Limits on police power to arrest for misdemeanors not committed in their presence
Limits on police power to arrest for misdemeanors not committed in their presence
Image from National Institute of Standards & Technology.
Last year, I blogged about a 6-5 Virginia intermediate appellate court opinion affirming a drunk driving conviction where the DWI was allegedy committed on private property not used as a thoroughfare, and not committed in the presence of a police officer.
Today, Virginia’s highest court reversed, saying:
A warrantless arrest for a misdemeanor is invalid unless the offense was committed in the presence of the arresting officer, or unless the arrest falls within one of the exceptions enunciated in Code § 19.2-81. Penn v. Commonwealth, 13 Va. App. 399, 404-05, 412 S.E.2d 189, 192 (1991), aff’d, 244 Va. 218, 420 S.E.2d 713 (1992).

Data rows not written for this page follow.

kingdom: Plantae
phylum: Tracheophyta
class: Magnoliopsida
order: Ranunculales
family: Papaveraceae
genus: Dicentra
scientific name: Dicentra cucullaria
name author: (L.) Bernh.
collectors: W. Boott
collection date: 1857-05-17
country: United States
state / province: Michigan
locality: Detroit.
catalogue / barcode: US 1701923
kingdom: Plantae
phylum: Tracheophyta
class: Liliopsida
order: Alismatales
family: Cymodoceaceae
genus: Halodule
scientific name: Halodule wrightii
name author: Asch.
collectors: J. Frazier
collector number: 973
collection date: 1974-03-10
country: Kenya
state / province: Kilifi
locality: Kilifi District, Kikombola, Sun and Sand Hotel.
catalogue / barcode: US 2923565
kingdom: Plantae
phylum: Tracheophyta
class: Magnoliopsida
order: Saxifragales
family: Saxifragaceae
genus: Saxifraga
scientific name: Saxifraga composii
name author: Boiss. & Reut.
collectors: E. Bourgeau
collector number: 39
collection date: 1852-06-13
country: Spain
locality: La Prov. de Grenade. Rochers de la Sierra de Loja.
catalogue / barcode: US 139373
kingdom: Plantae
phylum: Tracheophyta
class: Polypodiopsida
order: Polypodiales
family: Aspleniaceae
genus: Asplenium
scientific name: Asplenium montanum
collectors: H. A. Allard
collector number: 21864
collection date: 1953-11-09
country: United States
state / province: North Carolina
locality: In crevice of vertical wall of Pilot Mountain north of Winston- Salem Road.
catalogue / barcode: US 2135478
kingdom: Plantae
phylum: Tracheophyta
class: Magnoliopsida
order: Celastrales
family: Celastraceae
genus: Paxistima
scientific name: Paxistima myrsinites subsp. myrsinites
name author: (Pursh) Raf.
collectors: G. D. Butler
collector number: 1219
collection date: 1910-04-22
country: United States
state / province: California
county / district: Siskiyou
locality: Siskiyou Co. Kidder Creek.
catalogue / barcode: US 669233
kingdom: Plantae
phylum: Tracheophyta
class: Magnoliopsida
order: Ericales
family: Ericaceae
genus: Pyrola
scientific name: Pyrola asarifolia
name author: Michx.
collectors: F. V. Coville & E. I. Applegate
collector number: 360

The single-vehicle accident in the present case occurred on or beside a private road in a gated, guarded residential complex. The Commonwealth makes no contention that the road was “open to the use of the public for purposes of vehicular travel." Consequently, the exceptions to the warrant requirement contained in Code § 19.2-81 do not apply. Officer Weinstein, therefore, made an invalid warrantless arrest for a misdemeanor not committed in his presence. Because Roseborough was not validly under arrest for violation of Code § 18.2-266 when his breath was tested, the implied consent law did not apply and its provisions permitting the certificate of analysis to be admitted into evidence were not triggered.
The Court of Appeals held that the officer did not need to rely on the implied consent law because Roseborough took the breath test voluntarily at the police station. However relevant his willingness may have been to the administration of the test, we consider it irrelevant to the question of the certificate’s admissibility into evidence. That question of admissibility depended entirely upon the applicability of the implied consent law. For the reasons stated, the Commonwealth was unable to rely on that law in the circumstances of this case.
Conclusion: The circuit court erred in overruling Roseborough’s objection to admission of the certificate of analysis into evidence at trial and the Court of Appeals erred in affirming the conviction.
Roseborough v. Virginia, ___ Va. ___ (Jan. 13, 2011).